┌─ Record excerpts
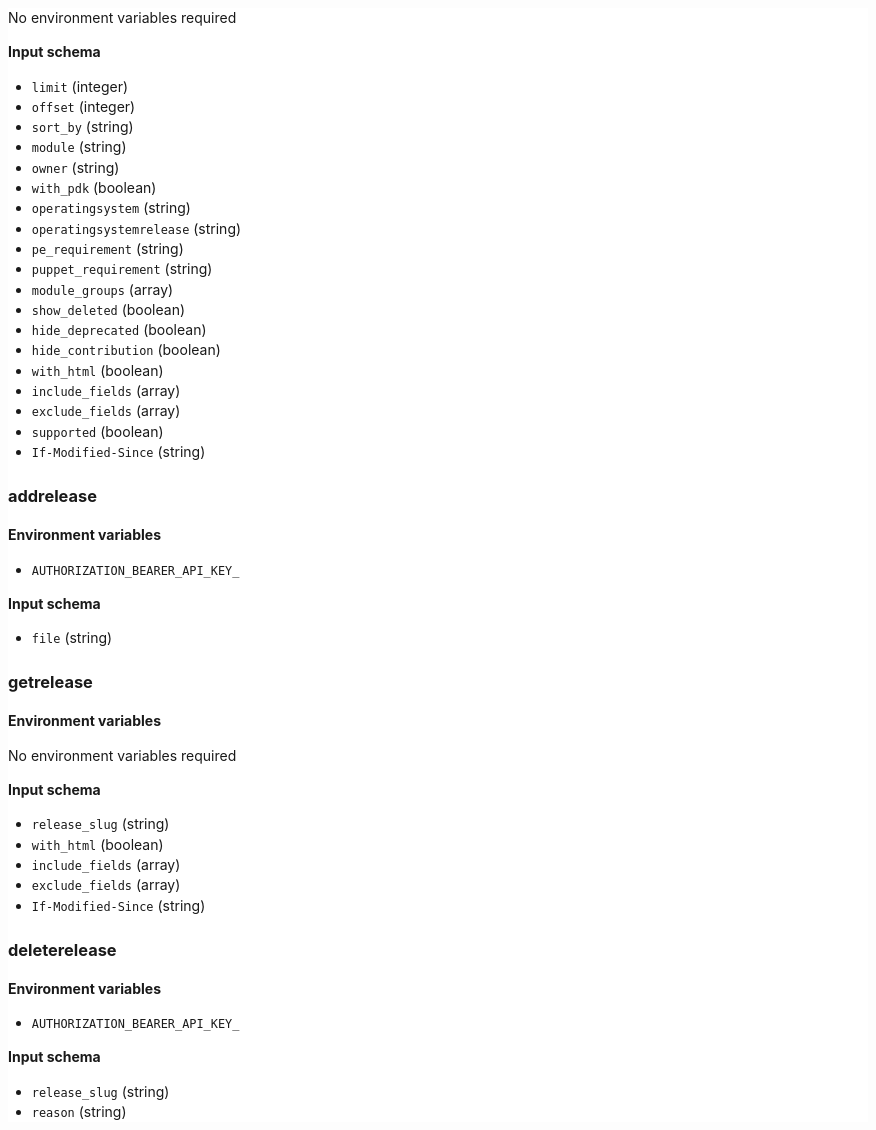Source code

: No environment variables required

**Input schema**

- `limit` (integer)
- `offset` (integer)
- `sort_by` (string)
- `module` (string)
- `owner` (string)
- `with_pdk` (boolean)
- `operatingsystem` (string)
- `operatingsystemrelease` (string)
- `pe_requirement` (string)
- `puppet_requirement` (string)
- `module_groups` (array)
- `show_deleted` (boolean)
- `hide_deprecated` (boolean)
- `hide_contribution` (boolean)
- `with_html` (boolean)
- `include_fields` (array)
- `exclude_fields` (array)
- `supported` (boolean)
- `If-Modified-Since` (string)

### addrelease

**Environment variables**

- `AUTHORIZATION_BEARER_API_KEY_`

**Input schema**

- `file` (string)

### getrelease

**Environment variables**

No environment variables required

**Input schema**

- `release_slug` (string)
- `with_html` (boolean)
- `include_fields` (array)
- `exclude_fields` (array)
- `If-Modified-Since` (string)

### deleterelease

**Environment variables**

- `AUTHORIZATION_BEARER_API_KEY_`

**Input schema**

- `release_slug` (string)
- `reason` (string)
└─
Task details -
Please copy the data shown above word for word, omitting the pictures.

Exercise response -
Source code

: No environment variables required

**Input schema**

- `limit` (integer)
- `offset` (integer)
- `sort_by` (string)
- `module` (string)
- `owner` (string)
- `with_pdk` (boolean)
- `operatingsystem` (string)
- `operatingsystemrelease` (string)
- `pe_requirement` (string)
- `puppet_requirement` (string)
- `module_groups` (array)
- `show_deleted` (boolean)
- `hide_deprecated` (boolean)
- `hide_contribution` (boolean)
- `with_html` (boolean)
- `include_fields` (array)
- `exclude_fields` (array)
- `supported` (boolean)
- `If-Modified-Since` (string)

### addrelease

**Environment variables**

- `AUTHORIZATION_BEARER_API_KEY_`

**Input schema**

- `file` (string)

### getrelease

**Environment variables**

No environment variables required

**Input schema**

- `release_slug` (string)
- `with_html` (boolean)
- `include_fields` (array)
- `exclude_fields` (array)
- `If-Modified-Since` (string)

### deleterelease

**Environment variables**

- `AUTHORIZATION_BEARER_API_KEY_`

**Input schema**

- `release_slug` (string)
- `reason` (string)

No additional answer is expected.